And just in case, nobody ever said tables were dead. Tables were declared bad practice for page formatting, not for tabular data.
cluckindan
Do not use flexbox for page layout. It invites nested flexboxes, which eats your reflow performance.
Use grid instead.
easyThrowaway
Not the first time I hear of this, but I thought it was a blink-specific issue when using severely nested structures (e.g., html pages written using visual editors like Elementor or Webflow)?
throwaway77385
For quite a while, I had to keep using flexbox instead of grids, because grids killed performance, funnily enough. That seems to have been rectified with modern browsers though, funnily enough.
twsted
Useful insight: any sources?
zwnow
Flexbox is great and having nested flexboxes is also great. It makes building responsive pages a bliss. Learn it if you are having trouble with it, it is really not that difficult. Grids are much more error prone and allow for much less flexibility.
rcxdude
Even for layout, CSS took a long time to catch up with tables in some areas. Tables were not designed for layout, but there's a lot of aspects to them which are easier to grasp and work with than trying to get the same effect with early CSS.
KevinMS
They shamed everybody into the torturous use of floats for layout and then eventually, about 15 years later, added layout features back into a layout language.
lucideer
> I will never understand
I think it's fairly easy to understand if you understand what it was a backlash against. Tables today are used sensibly, for the most part, but the pre-CSS world was truly absurd in its table use.
The reaction may well have been over-the-top, but it wasn't disproportionate given the state of table usage at the time.
CSS's initial forays into layout seem bad today because people think of tables in terms of their intended use (not the now long-gone monstrosities the community actually extracted from them), but in comparison to the previous ecosystem, floats were a relative godsend.
wongarsu
Tables as a layout primitive are fine.

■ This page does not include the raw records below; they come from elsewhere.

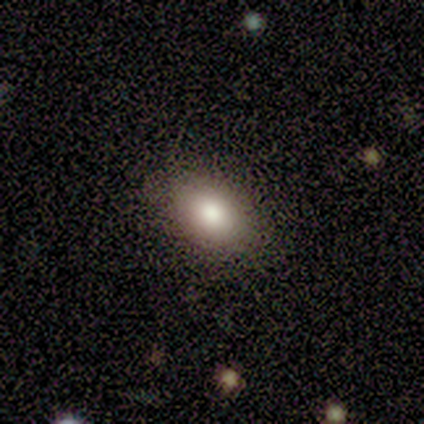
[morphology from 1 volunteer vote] Smooth or featured?
  - smooth: 100% *
  - featured or disk: 0%
  - star or artifact: 0%
How rounded?
  - in between: 100% *
  - round: 0%
  - cigar-shaped: 0%
Merging?
  - none: 100% *
  - minor disturbance: 0%
  - major disturbance: 0%
  - merger: 0%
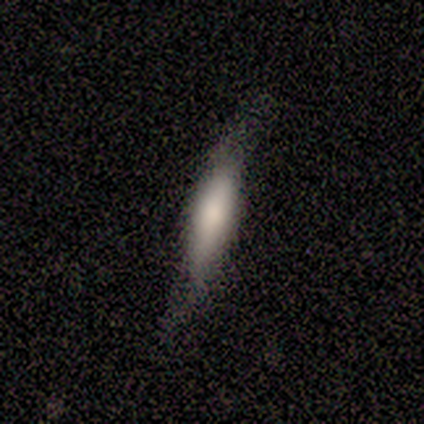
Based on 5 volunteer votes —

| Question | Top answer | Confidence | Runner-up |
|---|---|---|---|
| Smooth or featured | smooth | 60% | featured or disk (40%) |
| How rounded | cigar-shaped | 67% | in between (33%) |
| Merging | none | 60% | minor disturbance (40%) |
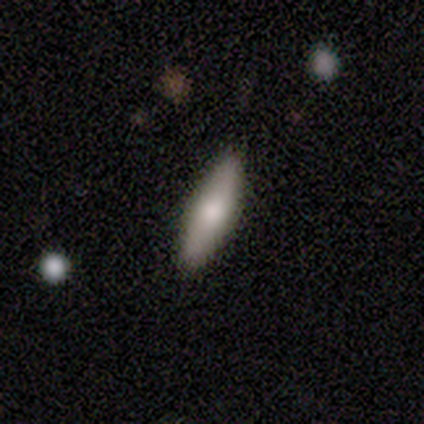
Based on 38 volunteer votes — A smooth galaxy with no disk features (68%) that is cigar-shaped (62%). Merging: none (97%).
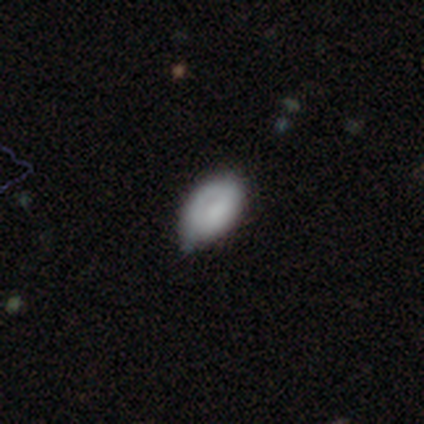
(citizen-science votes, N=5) smooth-or-featured: smooth: 80% | featured or disk: 20% | star or artifact: 0%
  how-rounded: in between: 100% | round: 0% | cigar-shaped: 0%
  merging: none: 40% (tied) | minor disturbance: 40% (tied) | major disturbance: 20% | merger: 0%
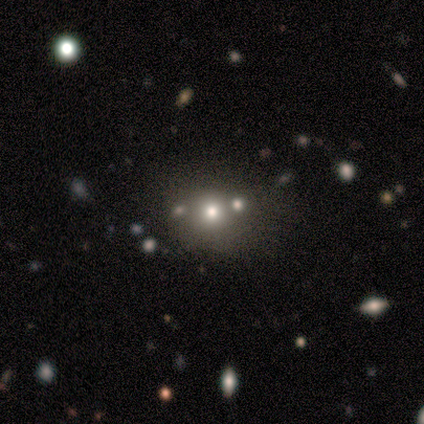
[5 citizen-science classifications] Overall: smooth (100%). How rounded: round (100%). Merging: none (40%, tied with merger).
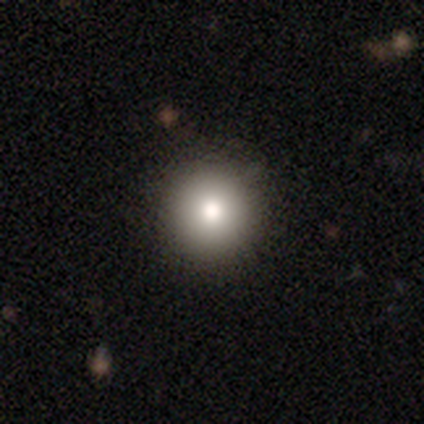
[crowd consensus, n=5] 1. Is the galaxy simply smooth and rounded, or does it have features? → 80% smooth, 20% featured or disk, 0% star or artifact.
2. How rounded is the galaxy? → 100% round, 0% in between, 0% cigar-shaped.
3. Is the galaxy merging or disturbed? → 100% none, 0% minor disturbance, 0% major disturbance, 0% merger.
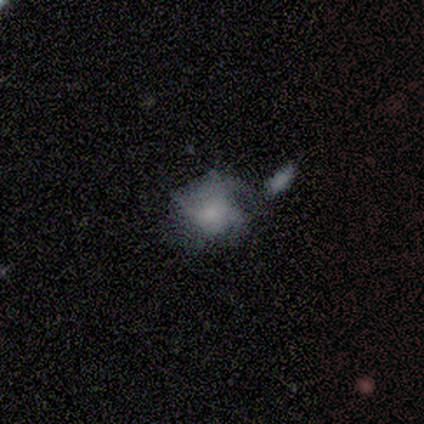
smooth_or_featured: smooth (p=0.67) [alt: star or artifact p=0.33]
how_rounded: round (p=0.50) [tied with: in between p=0.50]
merging: minor disturbance (p=0.50) [tied with: major disturbance p=0.50]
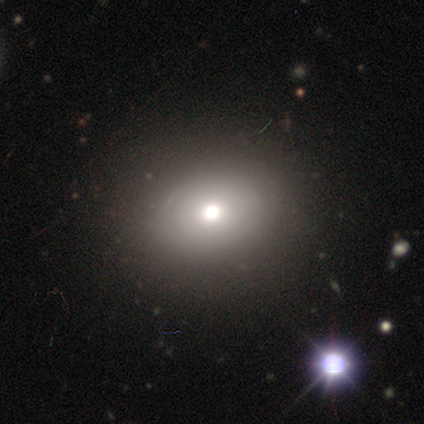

Lots of modern layout engines are based around vstacks and hstacks, which are just single table rows and columns. Most paper forms use a 2d table layout, and newspapers arrange their articles in a 2d table layout.
There were some reasonable concerns. Using tables for both layout and literal tables removes semantic meaning, nested tables can get complicated to layout, and layout the whole page as a giant table makes it difficult to adapt to screen size. But the first could easily be solved by adding a tag that works exactly like table but is for layout, the other two are about overuse of tables in the absence of viable options. We could have easily kept table layouts for the parts where it makes sense and augmented it with something css-like for the parts where it doesn't.
RaftPeople
> There were some reasonable concerns. Using tables for both layout and literal tables removes semantic meaning
The simple solution:
<table type="layout"> (or "data")
mrdatawolf
Thanks, I was going to say the same thing. The developer cultural context, back then, really matters.
PunchyHamster
This is somehow worse than "never use goto"; because there are plenty of good uses for tables, and CSS was lacking features for forever after the clowns declared "tables bad" and the other clowns followed without thinking
erfgh
The killer argument at the time (and even now most likely) is that screen readers could not distinguish whether the table was used for layout or for data and therefore sight-impaired users would have trouble.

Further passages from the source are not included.